Saturday, February 27, 2016

Afterward - Sep 2009

                                                       afterword
NOTE:     To squeeze the chapter onto four page-sides, I left out the maypole ceremony, and the fact of my having floated my home/boat in on high tide the night before to rest on the low tide mud, not fifty feet from the stage. Plus: while “wringing out my clothes & my brain”[and slipping into dry ones]), I failed to note the twenty-three small boats hauled up on that beach, and realizing, with a smug approval, that darn near all of my floating world's peers were there. As I revisit this place-in-time, more memories of that day surface, but this chapter contains plenty without adding more sentences to it.
     And now, I am remembering other, even more wacko—if that's even possible after this one—waterfront waterborne parties.

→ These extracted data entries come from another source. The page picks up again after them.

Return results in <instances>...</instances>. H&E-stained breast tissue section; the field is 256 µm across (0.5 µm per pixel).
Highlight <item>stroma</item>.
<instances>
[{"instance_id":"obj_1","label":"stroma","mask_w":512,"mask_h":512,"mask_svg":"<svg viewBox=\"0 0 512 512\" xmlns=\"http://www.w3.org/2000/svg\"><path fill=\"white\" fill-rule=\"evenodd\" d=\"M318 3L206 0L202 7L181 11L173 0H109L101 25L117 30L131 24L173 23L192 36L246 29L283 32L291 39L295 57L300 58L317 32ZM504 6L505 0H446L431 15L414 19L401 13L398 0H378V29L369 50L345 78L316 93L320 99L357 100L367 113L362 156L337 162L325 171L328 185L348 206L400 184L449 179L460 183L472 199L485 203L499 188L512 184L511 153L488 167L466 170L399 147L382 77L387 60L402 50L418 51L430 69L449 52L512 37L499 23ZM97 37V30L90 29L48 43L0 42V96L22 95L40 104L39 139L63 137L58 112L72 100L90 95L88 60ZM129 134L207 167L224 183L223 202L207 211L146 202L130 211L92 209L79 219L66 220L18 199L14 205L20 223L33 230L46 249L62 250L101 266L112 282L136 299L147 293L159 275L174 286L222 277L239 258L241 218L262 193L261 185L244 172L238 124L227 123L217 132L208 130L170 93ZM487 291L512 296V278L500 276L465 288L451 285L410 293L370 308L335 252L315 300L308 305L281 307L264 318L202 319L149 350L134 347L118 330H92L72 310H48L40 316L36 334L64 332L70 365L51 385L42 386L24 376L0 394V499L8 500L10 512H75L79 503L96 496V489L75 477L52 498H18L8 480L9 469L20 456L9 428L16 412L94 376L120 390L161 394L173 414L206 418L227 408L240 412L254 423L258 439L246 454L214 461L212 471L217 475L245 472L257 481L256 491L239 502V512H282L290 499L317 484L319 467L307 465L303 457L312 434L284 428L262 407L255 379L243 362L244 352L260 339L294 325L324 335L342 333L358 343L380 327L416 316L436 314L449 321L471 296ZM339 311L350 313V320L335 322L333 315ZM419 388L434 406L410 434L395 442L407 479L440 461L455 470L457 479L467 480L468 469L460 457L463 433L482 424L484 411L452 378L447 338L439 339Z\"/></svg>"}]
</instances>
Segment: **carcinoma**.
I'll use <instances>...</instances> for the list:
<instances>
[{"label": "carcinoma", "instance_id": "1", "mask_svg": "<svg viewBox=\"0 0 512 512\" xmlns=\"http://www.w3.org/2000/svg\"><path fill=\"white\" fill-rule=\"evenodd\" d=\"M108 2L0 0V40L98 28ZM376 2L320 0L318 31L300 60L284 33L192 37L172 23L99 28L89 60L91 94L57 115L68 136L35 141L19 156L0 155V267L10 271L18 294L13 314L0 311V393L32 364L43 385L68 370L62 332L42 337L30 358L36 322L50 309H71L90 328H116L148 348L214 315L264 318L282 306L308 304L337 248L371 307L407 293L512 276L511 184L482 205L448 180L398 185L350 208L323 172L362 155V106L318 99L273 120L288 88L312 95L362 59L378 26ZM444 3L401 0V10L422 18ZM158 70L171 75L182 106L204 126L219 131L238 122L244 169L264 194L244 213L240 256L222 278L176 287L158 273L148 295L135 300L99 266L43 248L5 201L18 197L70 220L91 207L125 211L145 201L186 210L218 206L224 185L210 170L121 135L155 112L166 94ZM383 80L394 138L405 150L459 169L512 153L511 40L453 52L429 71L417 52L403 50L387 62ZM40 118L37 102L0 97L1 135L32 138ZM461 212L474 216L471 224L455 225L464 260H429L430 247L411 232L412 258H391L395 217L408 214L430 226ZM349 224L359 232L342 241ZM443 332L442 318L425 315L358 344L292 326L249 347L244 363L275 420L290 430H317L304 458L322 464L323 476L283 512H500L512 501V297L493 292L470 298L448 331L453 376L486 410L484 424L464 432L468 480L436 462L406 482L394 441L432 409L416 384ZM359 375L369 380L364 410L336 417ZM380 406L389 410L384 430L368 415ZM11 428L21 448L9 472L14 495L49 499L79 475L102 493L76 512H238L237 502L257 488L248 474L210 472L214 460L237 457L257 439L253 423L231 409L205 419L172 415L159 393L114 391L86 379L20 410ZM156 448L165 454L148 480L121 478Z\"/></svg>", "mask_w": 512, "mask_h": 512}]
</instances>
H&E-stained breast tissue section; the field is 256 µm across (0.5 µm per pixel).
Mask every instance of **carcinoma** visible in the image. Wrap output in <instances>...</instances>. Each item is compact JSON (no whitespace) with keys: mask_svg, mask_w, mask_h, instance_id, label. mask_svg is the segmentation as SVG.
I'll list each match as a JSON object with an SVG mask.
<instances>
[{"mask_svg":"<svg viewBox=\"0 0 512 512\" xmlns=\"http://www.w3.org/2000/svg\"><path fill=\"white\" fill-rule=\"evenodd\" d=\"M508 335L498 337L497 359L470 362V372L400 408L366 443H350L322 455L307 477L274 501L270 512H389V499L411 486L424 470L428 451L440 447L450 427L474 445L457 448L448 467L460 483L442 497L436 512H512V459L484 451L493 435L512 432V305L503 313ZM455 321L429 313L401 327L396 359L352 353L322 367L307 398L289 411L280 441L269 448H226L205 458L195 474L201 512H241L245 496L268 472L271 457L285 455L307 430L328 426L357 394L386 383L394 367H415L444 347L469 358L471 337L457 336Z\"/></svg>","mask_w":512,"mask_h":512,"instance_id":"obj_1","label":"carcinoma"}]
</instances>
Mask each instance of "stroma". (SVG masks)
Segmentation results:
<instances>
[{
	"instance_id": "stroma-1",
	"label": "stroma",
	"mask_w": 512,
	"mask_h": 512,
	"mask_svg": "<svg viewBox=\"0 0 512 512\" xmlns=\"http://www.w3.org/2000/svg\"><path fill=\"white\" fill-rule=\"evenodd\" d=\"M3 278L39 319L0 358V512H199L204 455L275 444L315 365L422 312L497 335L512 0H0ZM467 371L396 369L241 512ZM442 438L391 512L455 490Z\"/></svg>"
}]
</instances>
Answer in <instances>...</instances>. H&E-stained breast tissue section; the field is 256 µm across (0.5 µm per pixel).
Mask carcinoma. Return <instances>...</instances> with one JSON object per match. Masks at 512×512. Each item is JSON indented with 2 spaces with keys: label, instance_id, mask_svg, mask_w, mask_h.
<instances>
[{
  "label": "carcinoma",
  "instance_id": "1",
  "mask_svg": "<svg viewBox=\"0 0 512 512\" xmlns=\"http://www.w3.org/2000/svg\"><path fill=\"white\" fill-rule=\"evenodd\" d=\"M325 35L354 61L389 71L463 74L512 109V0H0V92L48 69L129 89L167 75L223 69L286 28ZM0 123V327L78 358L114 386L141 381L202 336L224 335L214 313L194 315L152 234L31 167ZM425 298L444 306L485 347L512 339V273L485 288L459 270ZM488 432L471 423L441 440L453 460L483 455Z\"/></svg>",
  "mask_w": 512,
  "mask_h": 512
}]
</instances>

Five I have now remembered, where we located offshore where cops could not get to us. As backward as it may seem, back then, neither the city cops nor county sheriffs had any marine patrol boats! I think the one I'll remember as most unique was the one we had in a 140 feet long twenty-three feet wide, twelve feet deep seagoing tugboat's stripped clean spacious curved leaning oval 'floors' of the engine room, that the owners—who'd bought this stripped hull for $1!!!--had filled in all the gaps to create a roller-skating 'rink' in. We played and the rollers rolled. The largest iron firebox I've ever seen kept a steady heat radiating from the front (higher) end of the cavern, down in there. We had set up on the (enclosed) back deck, which made a perfect  balcony over the rushing energy down below. Think about trying to dance with your honey, either fast or slow, on a floor that is nowhere level and undulates a little with the motions of wave action against the ship you are down in. That was a wiggy gig with maybe sixty seventy attendees that ran well into the wee hours; one of the very few of the dozens and dozens of gigs that weren't interrupted by the cops over my 17 years living in boats—12 of those not connected to the shore.

     Geez! I've run on way more than I intended for this short addendum to attach as a P.S. in afterthought.